Virginia state trooper helps young black man with flat tire


New York Daily News
MELISSA CHAN
4 hrs ago

A white Virginia state trooper who kneeled down to help a stranded young black man change a flat tire, and then stayed by his side all night until help arrived, has become a hero in the eyes of his grateful mother.

"This kind officer approached him didn't ask if the little Mercedes was stolen but rather got on his knees to replace his tire," mom Nada Owusu wrote in a Facebook post that has gone viral.

Owusu's 20-year-old undergraduate son Joseph Owusu was driving home to Danville from Virginia Tech last Thursday when his back tire blew on the road "in the middle of nowhere," she said.

That's when Virginia State Trooper Matt Okes stepped in to try to fix the flat.

When he couldn't, the law enforcement officer kept the student company on the dark road for over four hours until his mother and AAA arrived at 1 a.m.

Then he trailed them in his police vehicle until he knew they were fine to drive on their own, Owusu said.

"What really impressed me is not just the fact that he tried to change the tire, which I didn’t even know police did," Owusu told the Daily News.

"What touched me more was that he didn’t leave him on that road, where he could have been hit by another car. As a mother, that really meant a lot to me."
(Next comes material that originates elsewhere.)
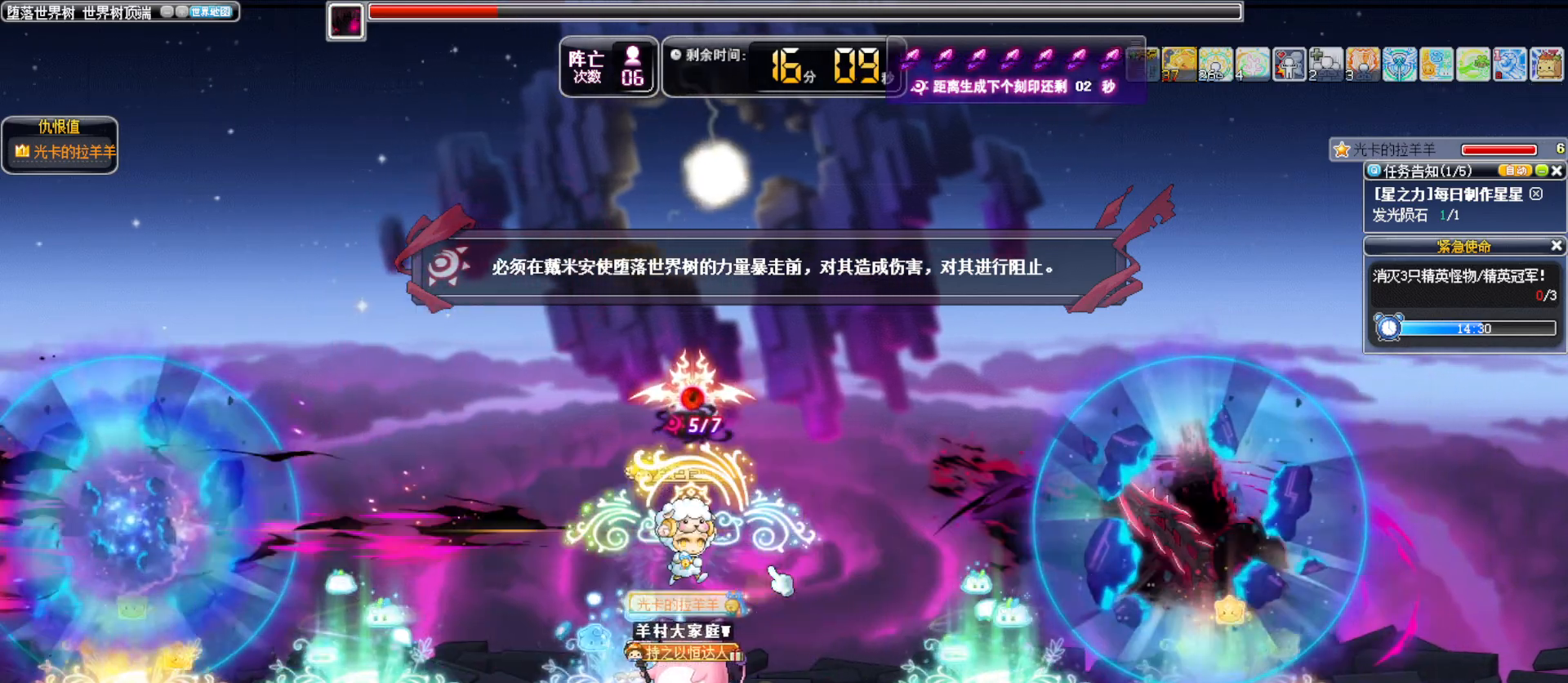
{"keys": []}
Owusu's post has been shared more than 21,000 times and liked by more than 400 people, including TV personality Montel Williams, who called Okes' assistance an "act of heroic kindness."
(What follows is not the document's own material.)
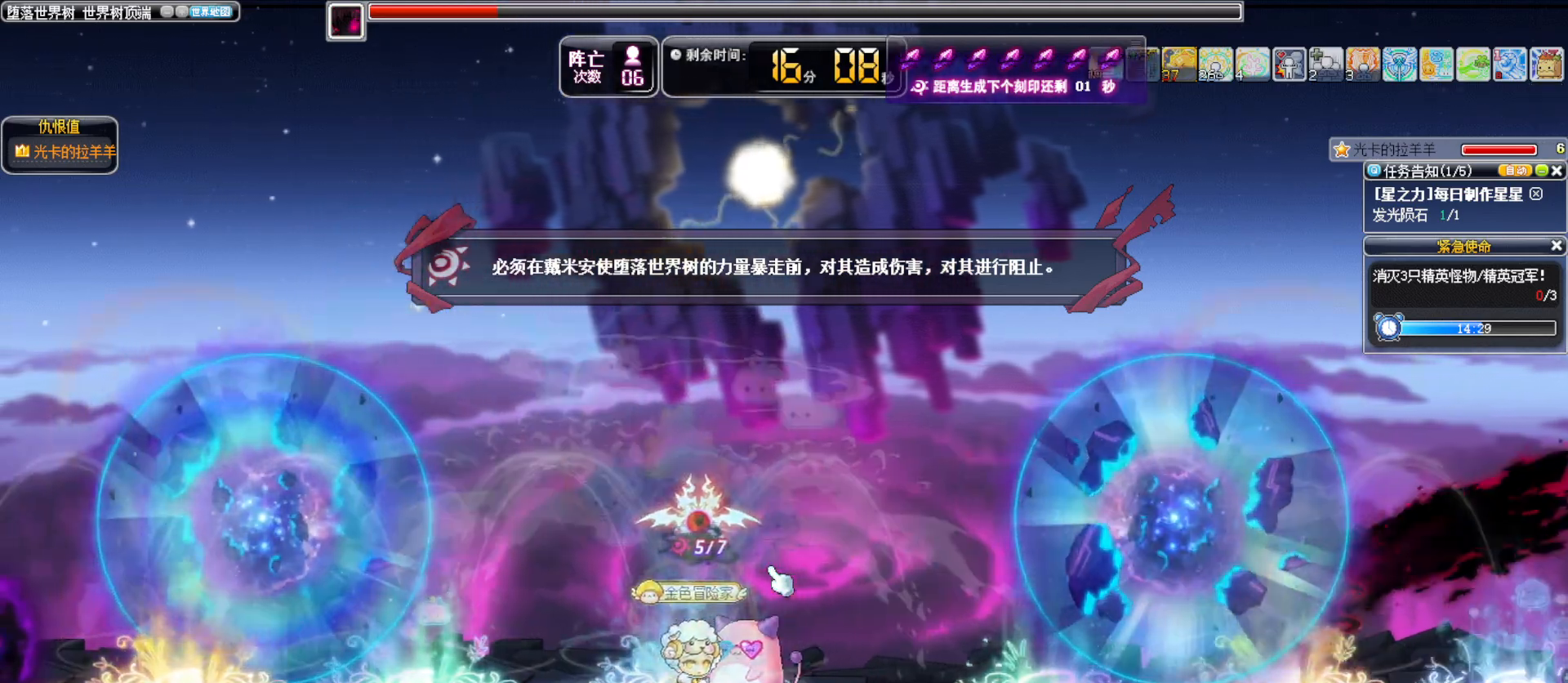
{"keys": ["up"]}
"Too often we look at very specific instances where police miss the mark, and it's equally if not more important to recognize the countless Trooper Okes' of the world who quietly serve with distinction and embody EVERYTHING we want our Police to be," Williams wrote. "Trooper Okes, thank you for your service."

Owusu said the message has even reached those in Ferguson, Mo., the site of recent turmoil between police and protesters, where white police officer Darren Wilson fatally shot Michael Brown, an unarmed black teen in August.

“Somebody in Ferguson told me it was uplifting and that they’re beginning to heal,” Owusu, a pediatrician, said. “That really touched me. This was a simple, worried mother’s post trying to thank one officer. This was accidental, but it’s bringing healing.

“I believe that people want to hope again -- that they can still believe in our officers,” she added. “The officers need the community to believe they are there for our own good.”

The kind act has even changed Joseph Owusu's perception of police officers.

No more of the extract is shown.